Once every seven years, the small Swiss monastery town of Einsiedeln hosts a large-scale open-air production of Pedro Calderón de la Barca’s Welttheater (world theatre). For its most recent performance, the ‘mystery play’ was reworked and redesigned, and reworked to fully support its scale and complexities. Sound design for the event fell to Tom Strebel of Basel-based audiopool, who used the Out Board TiMax2 SoundHub audio localisation system, as in previous years. This year – for the first time – he also used TiMax Tracker performer-tracking, which controlled the TiMax SoundHub delay-matrix in real-time to achieve fully automated vocal localisation for the entirety of the 2,700 audience.
‘TiMax is now indispensible for theatre production because of the great improvement to the clarity and intelligibility of the speech,’ he says. ‘You don’t hear it when it is working, but when it’s not there the difference is uncomfortable.’
The cast and much of the behind-the-scenes support were drawn from the town and the surrounding areas – more than 300 men, women and children of the town all committed themselves to Welttheater. Given its scale, the production was intensively rehearsed for its 41-performance run.

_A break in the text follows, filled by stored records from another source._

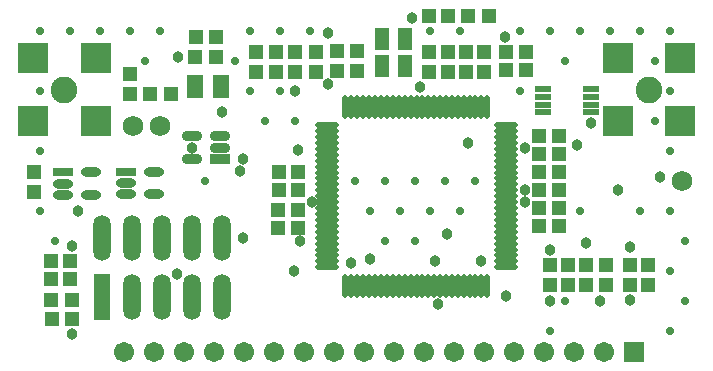
<source format=gts>
%FSTAX23Y23*%
%MOIN*%
%SFA1B1*%

%IPPOS*%
%ADD42R,0.104055X0.104055*%
%ADD43C,0.088701*%
%ADD44R,0.051299X0.074921*%
%ADD45R,0.047362X0.051299*%
%ADD46R,0.051299X0.047362*%
%ADD47O,0.057992X0.152874*%
%ADD48R,0.057992X0.152874*%
%ADD49R,0.055236X0.021772*%
%ADD50O,0.067047X0.031614*%
%ADD51R,0.067047X0.031614*%
%ADD52O,0.067047X0.035551*%
%ADD53R,0.067047X0.035551*%
%ADD54R,0.053268X0.025709*%
%ADD55O,0.078858X0.019803*%
%ADD56O,0.019803X0.078858*%
%ADD57C,0.037992*%
%ADD58C,0.067047*%
%ADD59R,0.067047X0.067047*%
%ADD60C,0.067992*%
%ADD61C,0.027992*%
%LNtwo_ant_fpga_board-1*%
%LPD*%
G54D42*
X03625Y02709D03*
Y02499D03*
X03834Y02709D03*
Y02499D03*
X01675Y02709D03*
Y02499D03*
X01885Y02709D03*
Y02499D03*
G54D43*
X0373Y02604D03*
X0178D03*
G54D44*
X02915Y02685D03*
Y02775D03*
X0284Y02685D03*
Y02775D03*
G54D45*
X0255Y0273D03*
Y02663D03*
X02485Y0273D03*
Y02663D03*
X0306Y02731D03*
Y02665D03*
X02995Y02731D03*
Y02665D03*
X0346Y01953D03*
Y0202D03*
X0352Y01953D03*
Y0202D03*
X0262Y0273D03*
Y02663D03*
X0318Y02665D03*
Y02731D03*
X03585Y01953D03*
Y0202D03*
X0269Y02735D03*
Y02668D03*
X02755Y02735D03*
Y02668D03*
X0312Y02731D03*
Y02665D03*
X0168Y0233D03*
Y02263D03*
X02Y02656D03*
Y0259D03*
X03725Y01955D03*
Y02021D03*
X034Y01953D03*
Y0202D03*
X0242Y02731D03*
Y02665D03*
X03665Y01955D03*
Y02021D03*
G54D46*
X03061Y0285D03*
X02995D03*
X02495Y0233D03*
X02561D03*
X03195Y0285D03*
X03128D03*
X01735Y01975D03*
X01801D03*
X02495Y0227D03*
X02561D03*
X0332Y0273D03*
X03253D03*
X0343Y0215D03*
X03363D03*
X02493Y02205D03*
X0256D03*
X01738Y01905D03*
X01805D03*
X02135Y0259D03*
X02068D03*
X02493Y02145D03*
X0256D03*
X0174Y0184D03*
X01806D03*
X0343Y0221D03*
X03363D03*
X02286Y0278D03*
X0222D03*
X02285Y02715D03*
X02218D03*
X0343Y0227D03*
X03363D03*
X0332Y0267D03*
X03253D03*
X0343Y0233D03*
X03363D03*
X0343Y0245D03*
X03363D03*
X01735Y02035D03*
X01801D03*
X0343Y0239D03*
X03363D03*
G54D47*
X02305Y0211D03*
X02205D03*
X02105D03*
X02005D03*
X01905D03*
X02305Y01915D03*
X02205D03*
X02105D03*
X02005D03*
G54D48*
X01905Y01915D03*
G54D49*
X03377Y02606D03*
Y0258D03*
Y02555D03*
Y02529D03*
X03535Y02606D03*
Y0258D03*
Y02555D03*
Y02529D03*
G54D50*
X02079Y02257D03*
Y02332D03*
X01985Y02257D03*
Y02295D03*
X01869Y02255D03*
Y02329D03*
X01775Y02255D03*
Y02292D03*
G54D51*
X01985Y02332D03*
X01775Y02329D03*
G54D52*
X02205Y0245D03*
Y02375D03*
X023Y0245D03*
Y02412D03*
G54D53*
X023Y02375D03*
G54D54*
X02217Y02589D03*
Y02615D03*
Y0264D03*
X02302D03*
Y02615D03*
Y02589D03*
G54D55*
X03252Y02486D03*
Y02466D03*
Y02446D03*
Y02427D03*
Y02407D03*
Y02387D03*
Y02368D03*
Y02348D03*
Y02328D03*
Y02309D03*
Y02289D03*
Y02269D03*
Y0225D03*
Y0223D03*
Y0221D03*
Y0219D03*
Y02171D03*
Y02151D03*
Y02131D03*
Y02112D03*
Y02092D03*
Y02072D03*
Y02053D03*
Y02033D03*
Y02013D03*
X02657D03*
Y02033D03*
Y02053D03*
Y02072D03*
Y02092D03*
Y02112D03*
Y02131D03*
Y02151D03*
Y02171D03*
Y0219D03*
Y0221D03*
Y0223D03*
Y0225D03*
Y02269D03*
Y02289D03*
Y02309D03*
Y02328D03*
Y02348D03*
Y02368D03*
Y02387D03*
Y02407D03*
Y02427D03*
Y02446D03*
Y02466D03*
Y02486D03*
G54D56*
X03191Y01952D03*
X03171D03*
X03151D03*
X03132D03*
X03112D03*
X03092D03*
X03073D03*
X03053D03*
X03033D03*
X03014D03*
X02994D03*
X02974D03*
X02955D03*
X02935D03*
X02915D03*
X02895D03*
X02876D03*
X02856D03*
X02836D03*
X02817D03*
X02797D03*
X02777D03*
X02758D03*
X02738D03*
X02718D03*
Y02547D03*
X02738D03*
X02758D03*
X02777D03*
X02797D03*
X02817D03*
X02836D03*
X02856D03*
X02876D03*
X02895D03*
X02915D03*
X02935D03*
X02955D03*
X02974D03*
X02994D03*
X03014D03*
X03033D03*
X03053D03*
X03073D03*
X03092D03*
X03112D03*
X03132D03*
X03151D03*
X03171D03*
X03191D03*
G54D57*
X01825Y022D03*
X03025Y0189D03*
X034Y019D03*
X02305Y0253D03*
X0349Y0242D03*
X02375Y0211D03*
X02205Y0241D03*
X03315Y0223D03*
Y0227D03*
Y0241D03*
X03535Y02495D03*
X03625Y0227D03*
X0325Y0278D03*
X02965Y02615D03*
X0294Y02845D03*
X0266Y02795D03*
Y02625D03*
X0255Y026D03*
X0216Y02715D03*
X02365Y02335D03*
X02605Y0223D03*
X0256Y02405D03*
X02155Y0199D03*
X03665Y0208D03*
X0352Y02095D03*
X034Y0207D03*
X0317Y02035D03*
X03055Y02125D03*
X03015Y02035D03*
X01805Y0179D03*
Y02085D03*
X02738Y02026D03*
X02545Y02D03*
X03252Y01917D03*
X02565Y021D03*
X028Y0204D03*
X02375Y02375D03*
X03126Y02427D03*
X03765Y02315D03*
X03565Y019D03*
X03665Y01905D03*
G54D58*
X0198Y0173D03*
X0208D03*
X0218D03*
X0228D03*
X0238D03*
X0248D03*
X0258D03*
X0268D03*
X0278D03*
X0288D03*
X0298D03*
X0308D03*
X0318D03*
X0328D03*
X0338D03*
X0348D03*
X0358D03*
G54D59*
X0368Y0173D03*
G54D60*
X021Y02485D03*
X0201D03*
X0384Y023D03*
G54D61*
X038Y028D03*
Y026D03*
Y024D03*
Y022D03*
X0385Y021D03*
X038Y02D03*
X0385Y019D03*
X038Y018D03*
X037Y028D03*
X0375Y027D03*
Y025D03*
X037Y022D03*
X036Y028D03*
X035D03*
Y022D03*
X034Y028D03*
X0345Y027D03*
Y019D03*
X034Y018D03*
X033Y028D03*
Y026D03*
X031Y028D03*
X0315Y023D03*
X031Y022D03*
X03Y028D03*
X0305Y023D03*
X03Y022D03*
X0295Y023D03*
X029Y022D03*
X0295Y021D03*
X0285Y023D03*
X028Y022D03*
X0285Y021D03*
X0275Y023D03*
X026Y028D03*
X025D03*
Y026D03*
X0255Y025D03*
X024Y028D03*
Y026D03*
X0245Y025D03*
X0235Y027D03*
X0225Y023D03*
X021Y028D03*
X02D03*
X0205Y027D03*
X019Y028D03*
X018D03*
X017D03*
Y026D03*
Y024D03*
Y022D03*
X0175Y021D03*
M02*
</source>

The town functioned as usual during the day, but in the evening the nightly performance was prepared in the area in front of the monastery, in a temporary amphitheatre with tiered seating and all the technical paraphernalia of a full theatre production. Although stage sets were minimal there were striking effects, such as suspending six children from a construction crane. In keeping with its tradition, the production’s costumes were extravagant and often bizarre.
The vast stage area was divided into 19 TiMax Image Definition localisation zones: seven downstage, five midstage, three upstage and a further four Images spread across the upper and midstage area for the musicians situated in four caravans (which also moved around).
The performers used Sennheiser Digital 9000 series wireless mics, and the sound reinforcement loudspeakers were provided by Fohhn – seven compact line arrays were positioned as anchors for the vocal localisation, with one at the monastery door, two left and right at upstage centre, two left and right upstage wide and a further two at the left and right upstage very wide locations. Seven pairs of smaller boxes were positioned in the seating tribunes for the lower audience area and a further seven pairs for the upper audience, with each block of seating having its own left and right focussing delay pair. The rear tribunes were served by a further pair of surrounds, with subs beneath the seats.
‘In the theatre, you can work with light to pinpoint people,’ Strebel says. ‘Here, the performances took place before dark, so it is important that actors’ voices appear to come from the right direction, otherwise it is too difficult to understand what is happening on a big stage.’
‘TiMax all worked very well,’ reports Out Board’s Robin Whittaker, who conceived the distributed speaker system design and was on site to assist with alignment and tuning. ‘We did this with manually-cued delay-imaging seven years ago and the producers loved it, so it was great to return again with the new TiMax2 SoundHub, and this time with TiMax Tracker automation to make it even better.’